Last on my list, what would be the consequences of this much iron oxide on other materials? Iron oxide and aluminum, for instance. The aluminum 'robs' the iron oxide of its oxygen, forming aluminum oxide. The iron is recovered.

The Law of Unintended Consequences is an immutable law, that tends to but a kibosh into the best laid plans of humans.

Yes, and this is exactly what happened in Earth's past (although in reverse, kind of).

This is called the Great Oxygenation Event, and one of the most striking evidence of that in the geological record are the Banded Iron Formations. Here's one:

(From https://www.flickr.com/photos/jsjgeology/18602978984/)

What happened was the beginning of photosynthesis, cyanobacteria producing free oxygen to the atmosphere. But, this oxygenated atmosphere was not in equilibrium with the oceans that had soluble ferrous iron (Fe²⁺). The oxygen then bonded with the ferrous iron to produce insoluble ferric iron (Fe³⁺) causing the deposition of the banded iron sediments.

Eventually, the ocean ran out of ferrous iron, allowing the atmosphere to accumulate large amounts of free oxygen.

In your case, instead of injecting oxygen, you can inject ferrous iron to the oceans or atmospheres. This is easier scientifically because you don't need a source of metallic iron (Fe⁰) and ferrous iron (Fe²⁺) can be easily sourced from volcanoes or seafloor hydrothermal vents, etc.

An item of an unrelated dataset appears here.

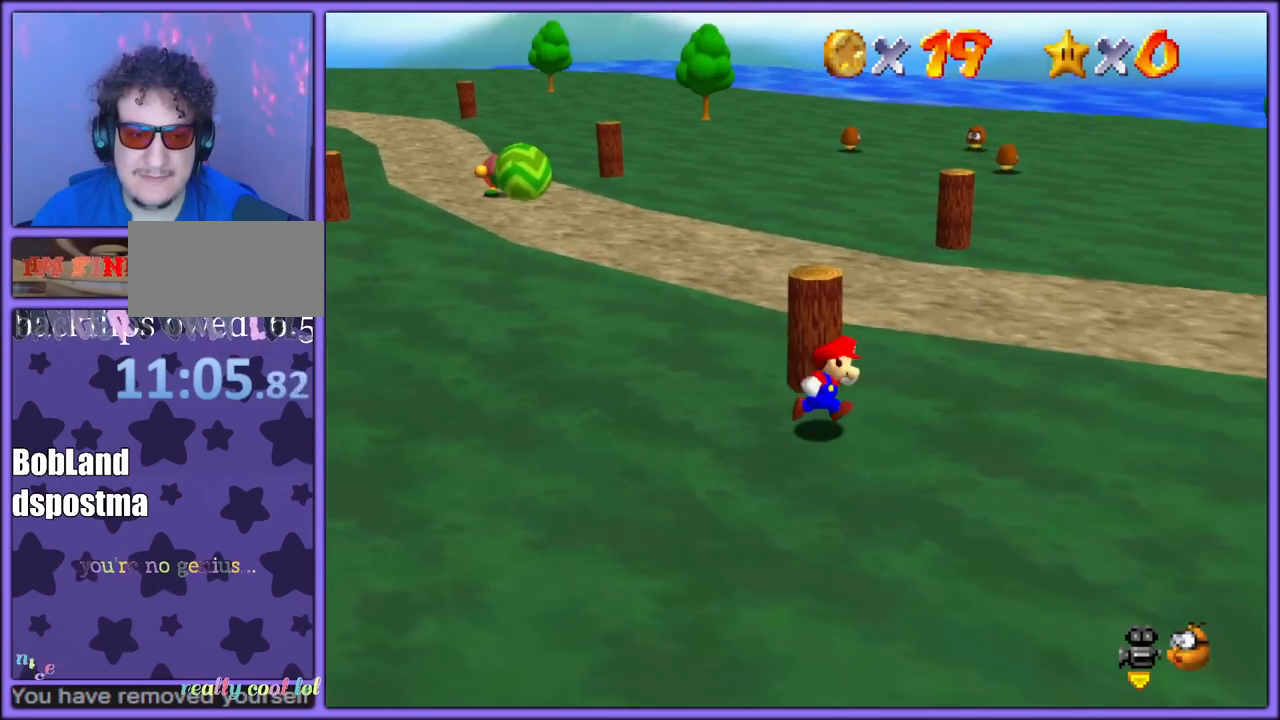
{"dt_ms": 500, "buttons": [], "left_stick": "left", "button_events": []}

Note that in earth's history this occurred over millions of years. If you want this to happen in 10 years you need a lot of iron and it has to be extremely reactive. But we all know (unfortunately) that it's possible to change the atmosphere's chemistry very fast.

You're going to have a bit of a problem here. There is approximately 10^21g of oxygen in Earth's atmosphere. Rust is Fe2O3. One mole of it contains 48g of oxygen and 112g of iron. Thus to get rid of all the atmospheric oxygen you'll need 2.33x10^21g of iron, half that (1.16x10^21g) to reduce it to 10%. To accomplish your objective you'll need a ball of iron 650km across!

As for how to accomplish it--make it into small pieces and drop it on the Earth from a fair distance out. It will hit fast enough to burn up on entry--it's going to rain down as rust, not as elemental iron.

The only question is whether you can accomplish this within your 10 year timeframe without burning the planet in the process.

It is plausible. Iron does bind oxygen. The banded iron formation are huge Precambrian rust deposits, as iron bound up oxygen in the newly oxygenating Earth. If iron could bind oxygen then it could now as well.

This scheme would work better the less ocean you have. In the ocean your scheme could backfire, at least initially. Iron is scarce in the open ocean and it is a limiting nutrient for open ocean photosynthesizes. Iron fertilization has been shown to boost photosynthesis in the open ocean and has been proposed as a method to sequester CO2 and remedy global warming. Your iron drop might increase oxygen.

The other thing about dropping iron over water is that it might sink to the bottom and be buried, never getting a chance to react with oxygen.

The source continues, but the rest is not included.